The theme song was given to Michael Jackson and it became his first solo hit, drawing tears from people until today. Bet if they all knew where it originally came from, shedding a tear may not be so easy.

9) Endless Love by Diana Ross and Lionel Ritchie – Movie: Endless Love

Endless Love is another romantic song that got its start from a relatively obscure film. Endless Love is a movie directed by Francisco Zeffirelli (most known for his 1968 film adaptation of Romeo and Juliet) starring Brooke Shields. This story about young high school couple who can’t keep it in their pants for a month, so the guy decides to set fire to the girlfriend’s house so that he can come along and save the house. (How could this plan possibly go wrong?) Long story short, it does, and what started out as a cute lovely couple turned into arson and a couple more levels worse as the movie goes on.

This is the backdrop of Dianna Ross’ best-selling single ever.
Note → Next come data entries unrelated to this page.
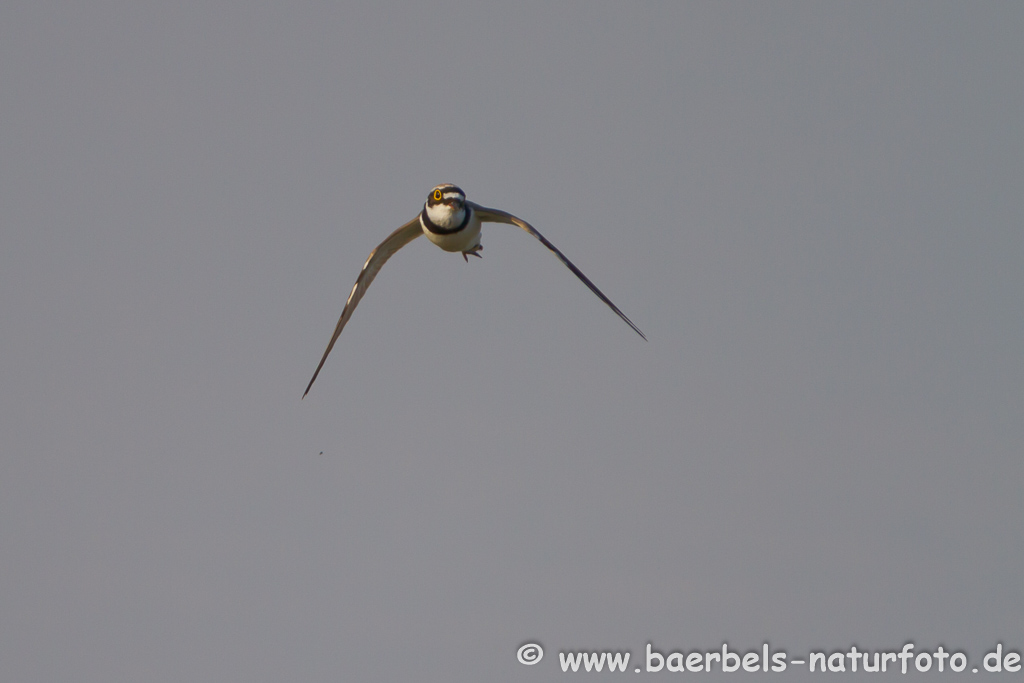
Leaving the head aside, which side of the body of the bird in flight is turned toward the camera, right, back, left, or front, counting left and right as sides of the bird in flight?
front
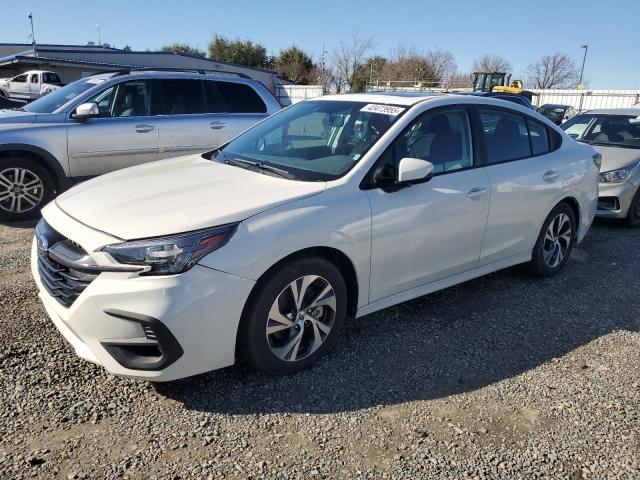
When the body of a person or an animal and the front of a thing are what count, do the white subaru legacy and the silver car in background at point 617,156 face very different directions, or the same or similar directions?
same or similar directions

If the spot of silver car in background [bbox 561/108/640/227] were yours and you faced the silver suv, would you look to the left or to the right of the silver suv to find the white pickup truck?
right

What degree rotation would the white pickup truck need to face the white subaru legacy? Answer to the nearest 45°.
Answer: approximately 90° to its left

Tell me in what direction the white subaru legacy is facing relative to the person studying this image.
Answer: facing the viewer and to the left of the viewer

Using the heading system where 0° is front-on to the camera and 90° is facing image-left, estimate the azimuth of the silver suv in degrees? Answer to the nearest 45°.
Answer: approximately 90°

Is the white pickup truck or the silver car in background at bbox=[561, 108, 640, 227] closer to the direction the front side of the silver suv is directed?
the white pickup truck

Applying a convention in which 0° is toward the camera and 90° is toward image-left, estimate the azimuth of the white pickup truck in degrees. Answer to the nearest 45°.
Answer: approximately 90°

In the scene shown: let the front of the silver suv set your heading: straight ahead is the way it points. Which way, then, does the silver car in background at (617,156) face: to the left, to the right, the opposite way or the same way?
the same way

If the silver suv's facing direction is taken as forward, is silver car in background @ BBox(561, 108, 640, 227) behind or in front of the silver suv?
behind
Niiice.

10) Against All Odds by Phil Collins – Movie: Against All Odds

Against All Odds is a great single by Phil Collins, and the film of the same name is a neo-noir movie starring Jeff Bridges as a down-and-out football player and James Woods as a shady nightclub owner who’s been gambling through Jeff Bridges’ point shaving scheme. Oh and they’re both in love with the same girl. But the trailer makes it feel so much more like a suspense flick, one that wouldn’t mesh with Phil Collins’ soulful voice.